Neun Spieltage vor Saisonende übernahm Borowka beim abstiegsbedrohten BAK das Training. Die Truppe blieb drin in der Oberliga. Wie das? „Naja, ich bin ja nicht mit einer Augenbinde durch die Welt gerannt.“ Soll heißen: „Ich habe sieben Jahre unter Jupp Heynckes trainiert und neun unter Otto Rehhagel, da ist was hängen geblieben.“ Ist es das?

Bisher impfte Borowka seinen Schützlingen sturen Kampfesmut ein. Seine Mannschaften stürzten sich mit Vehemenz auf Grasnarbe und die Schienbeine der Gegner. Der fürchtete sich also, wenn Borowkas Bolzer den Platz betraten. In der Oberliga gilt die rüde Attacke als probates Mittel, um Punkte zu sammeln.

Aber nicht nur mit basalem Handwerk soll es von den Niederungen des Berliner Fußballs nach oben gehen. Sein Lebensweg hat ihn obendrein gelehrt, dass es Regeln geben muss. Hackordnungen. Hierarchien. „Da muss sich jeder dran halten, da kann keiner ausbrechen.“ Vor allem dann, wenn Quertreiber „Aktionen starten“, werde er „fuchsteufelswild“ und nippt in aller Ruhe an der Tasse Kaffee. Großflächig erklärt er seine Fußballwelt des Irgendwie, Irgendwo, Irgendwas. Irgendwie sei das mit Türkiyemspor noch nicht zu Ende gedacht. „Schaun wir mal für ein Jahr oder so.“ Man wisse doch nie, wo es hingehe.

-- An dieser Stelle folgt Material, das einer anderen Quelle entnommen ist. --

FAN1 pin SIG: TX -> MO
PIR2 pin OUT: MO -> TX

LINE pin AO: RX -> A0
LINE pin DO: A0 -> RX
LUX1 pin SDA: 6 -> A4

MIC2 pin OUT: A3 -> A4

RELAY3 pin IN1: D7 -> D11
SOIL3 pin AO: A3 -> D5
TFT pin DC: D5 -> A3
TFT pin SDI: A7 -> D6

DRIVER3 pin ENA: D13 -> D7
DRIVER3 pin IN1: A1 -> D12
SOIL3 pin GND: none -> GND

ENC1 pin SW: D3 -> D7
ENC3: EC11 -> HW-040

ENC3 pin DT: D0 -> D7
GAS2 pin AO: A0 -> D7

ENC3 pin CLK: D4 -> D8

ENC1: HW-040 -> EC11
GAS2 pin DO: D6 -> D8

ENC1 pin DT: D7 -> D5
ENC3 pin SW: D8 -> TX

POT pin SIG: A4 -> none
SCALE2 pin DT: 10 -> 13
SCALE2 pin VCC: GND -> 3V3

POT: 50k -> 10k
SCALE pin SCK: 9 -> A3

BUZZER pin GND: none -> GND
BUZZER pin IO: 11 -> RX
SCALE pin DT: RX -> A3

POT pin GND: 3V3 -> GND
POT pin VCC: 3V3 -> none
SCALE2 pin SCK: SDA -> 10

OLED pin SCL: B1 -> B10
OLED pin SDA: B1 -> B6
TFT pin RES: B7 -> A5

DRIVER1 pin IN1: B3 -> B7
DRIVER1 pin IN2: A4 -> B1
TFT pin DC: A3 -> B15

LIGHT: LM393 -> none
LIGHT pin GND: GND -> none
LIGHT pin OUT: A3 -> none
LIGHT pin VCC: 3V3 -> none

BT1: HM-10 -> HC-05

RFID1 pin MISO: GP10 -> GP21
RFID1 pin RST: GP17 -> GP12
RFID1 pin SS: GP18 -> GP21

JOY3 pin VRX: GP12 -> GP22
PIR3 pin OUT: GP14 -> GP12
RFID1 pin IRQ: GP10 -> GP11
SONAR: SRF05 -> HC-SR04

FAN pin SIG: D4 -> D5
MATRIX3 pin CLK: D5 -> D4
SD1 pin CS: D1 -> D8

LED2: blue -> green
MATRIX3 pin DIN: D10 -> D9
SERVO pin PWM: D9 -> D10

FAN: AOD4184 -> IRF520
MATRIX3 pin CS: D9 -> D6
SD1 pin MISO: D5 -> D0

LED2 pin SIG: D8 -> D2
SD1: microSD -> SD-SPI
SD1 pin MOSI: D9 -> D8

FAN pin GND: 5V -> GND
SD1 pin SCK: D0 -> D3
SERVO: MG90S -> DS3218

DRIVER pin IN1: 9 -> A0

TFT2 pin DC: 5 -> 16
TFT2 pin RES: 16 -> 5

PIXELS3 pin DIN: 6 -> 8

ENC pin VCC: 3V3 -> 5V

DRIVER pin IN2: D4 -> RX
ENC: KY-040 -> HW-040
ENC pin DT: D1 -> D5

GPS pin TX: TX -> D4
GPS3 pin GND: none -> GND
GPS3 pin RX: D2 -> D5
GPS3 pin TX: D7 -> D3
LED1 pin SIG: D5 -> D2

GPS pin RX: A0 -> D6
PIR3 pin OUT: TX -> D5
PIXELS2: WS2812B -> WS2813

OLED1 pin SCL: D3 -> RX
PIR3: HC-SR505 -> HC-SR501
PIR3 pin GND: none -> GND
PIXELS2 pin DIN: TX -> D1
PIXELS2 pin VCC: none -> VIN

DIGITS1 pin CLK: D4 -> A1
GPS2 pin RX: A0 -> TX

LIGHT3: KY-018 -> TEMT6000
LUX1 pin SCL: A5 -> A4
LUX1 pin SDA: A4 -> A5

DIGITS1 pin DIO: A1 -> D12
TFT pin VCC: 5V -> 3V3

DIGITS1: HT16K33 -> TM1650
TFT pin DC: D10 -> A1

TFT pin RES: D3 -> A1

In der skandalträchtigen Zeit verschlug es Borowka nach Polen, zu einem Bremer Oberligisten, sogar zu Tasmania Berlin. Überall kam er nach kurzer Zeit nicht mehr zurecht. Irgendwohin werde es ihn sicher wieder verschlagen. Wohin? „Keine Ahnung, ich bin nach allen Seiten offen.“ Irgendwas werde jetzt schon passieren. Hoffentlich viel Positives, denn immerhin stehe der Name Borowka nicht mehr nur für Suff und Schlägerei. Erklärt er.

Es bleibt diffus. Der 39-Jährige, einst als „Klopper der Nation“ gefeiert, will „jetzt da mal auch mit der Jugend alles vernünftig reinbringen“ und dann „weiter sehen“. Als Fußballtrainer möchte er sich keineswegs profilieren, das habe er gar nicht nötig. Der Spott früherer Kollegen kümmere ihn nicht, so der gelernte Maschinenschlosser. Aber die interessieren sich eh längst nicht mehr für ihn. Nur Olli Reck ruft manchmal an. Und mit Dieter Burdenski tritt Borowka in der Traditionsnationalmannschaft ab und an gegen den Ball.

„Mein Leben ist eine Momentaufnahme“, sagt Borowka irgendwann. Und im Moment weiß er nur so viel: dass er seit mehreren Monaten clean ist.